> [Exercise goal]:
Leaving out the images, please reproduce each line below exactly.

Segment Start: Source data

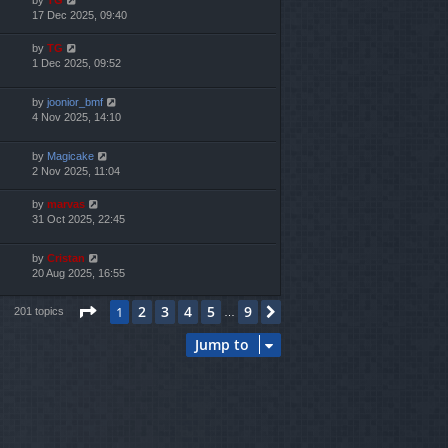
17 Dec 2025, 09:40
by
TG
1 Dec 2025, 09:52
by
joonior_bmf
4 Nov 2025, 14:10
by
Magicake
2 Nov 2025, 11:04
by
marvas
31 Oct 2025, 22:45
by
Cristan
20 Aug 2025, 16:55
Page
1
of
9
2
3
4
5
9
1
Next
201 topics
…
Jump to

Segment End: Source data

> [Task answer]:
17 Dec 2025, 09:40
by
TG
1 Dec 2025, 09:52
by
joonior_bmf
4 Nov 2025, 14:10
by
Magicake
2 Nov 2025, 11:04
by
marvas
31 Oct 2025, 22:45
by
Cristan
20 Aug 2025, 16:55
Page
1
of
9
2
3
4
5
9
1
Next
201 topics
…
Jump to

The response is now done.